…Y la Cuestión Socialista está de regreso

…Y la Cuestión Socialista está de regreso

Ahora que muere Fidel, se ha desatado una verdadera explosión de comentarios y artículos que, en mayoría, están en el sentido de alabarlo por sus logros sociales en la isla (lo cual es cierto) o de tacharlo de dictador por haber estado en el poder por casi 50 años (lo cual también es cierto). De símbolo de la resistencia al imperio a flagelo de la libertad de expresión. Esa discusión está ya hecha. No hay mucho que aportar. Lo que me interesa ahora poner de relieve es pensar lo que está en el fondo de la discusión sobre Cuba y Fidel: el tema del socialismo. Y los señalamientos polares que arriba mencionamos, son en realidad el clásico debate que existió entre igualdad y libertad, entre socialistas y liberales desde el siglo 19. Ese debate se vuelve a poner sobre la mesa a causa de las catástrofes ambientales y laborales que ha generado el capitalismo y de la renovación teórica de los socialistas.

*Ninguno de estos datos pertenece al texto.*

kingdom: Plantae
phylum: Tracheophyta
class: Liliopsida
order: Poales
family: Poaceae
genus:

En las últimas cuatro décadas el propio vocablo de ‘socialista’ estuvo fuera de la arena política, casi en el destierro. Y su último soporte ideológico (el marxismo) de igual manera. En su lugar, las izquierdas adoptaron e impulsaron una versión amable del pensamiento liberal: el liberalismo igualitario. Y así, la geometría ‘izquierda-derecha’ no fue como en el siglo 19 y primera mitad del 20, entre liberales y socialistas, sino entre dos versiones del liberalismo: igualitarios (tipo Rawls) versus libertarios o neoliberales (tipo Nozik). Los primeros promovían la edificación de la socialdemocracia y el discurso de los derechos en una sociedad plural; los segundos se fueron convirtiendo en los conservadores (en el ámbito de la moral pública) y rapaces promotores de la desigualdad extrema (en el ámbito de la economía). La hegemonía que tomaron estos últimos se manifiesta en el ecocidio brutal por los proyectos extractivistas, la sobre explotación de los trabajadores, ya que el capital ha aumentado sus ganancias a costa del abaratamiento extrangulante del trabajo y de la generación de una masa enorme de personas despojadas. En otras palabras, el triunfo liberal-darwinista está edificado sobre el signo del despojo de lo común: aguas, cielo, subsuelo, y renta pública. Y el resultado es brutal: fragmentación social y depredación del planeta.

Sin embargo, en estos años del despojo ‘de-lo-común’, el pensamiento socialista no dejó de evaluarse y renovarse. Y ahora vuelve a salir a flote: autores como Hard, Negri, Laclau, Zizek, Vattimo, Badiou, entre otros, han puesto sobre la mesa sendos textos que alumbran una senda que ahora mismo ya está (otra vez) en el punto cero. Ese punto cero implica también un cierto regreso a los orígenes, y estos se encuentran en el terreno del pensamiento religioso. Recordemos que religiosos que incursionaron en el Paraguay e inspirados en las prácticas de las primeras comunidades paulinas en el origen del cristianismo y expresada en Hechos de los Apóstoles, donde “tenían todo en común y repartían los bienes según la necesidad de cada uno”, escribieron sus reportes de las reservaciones guaraníes, y dichas experiencias a su vez inspiraron a los que luego se llamaron ‘socialistas’ en el viejo siglo 18 y el joven siglo 19. Por ello, no es casual la irrupción de una muy rica teología política con esta dirección.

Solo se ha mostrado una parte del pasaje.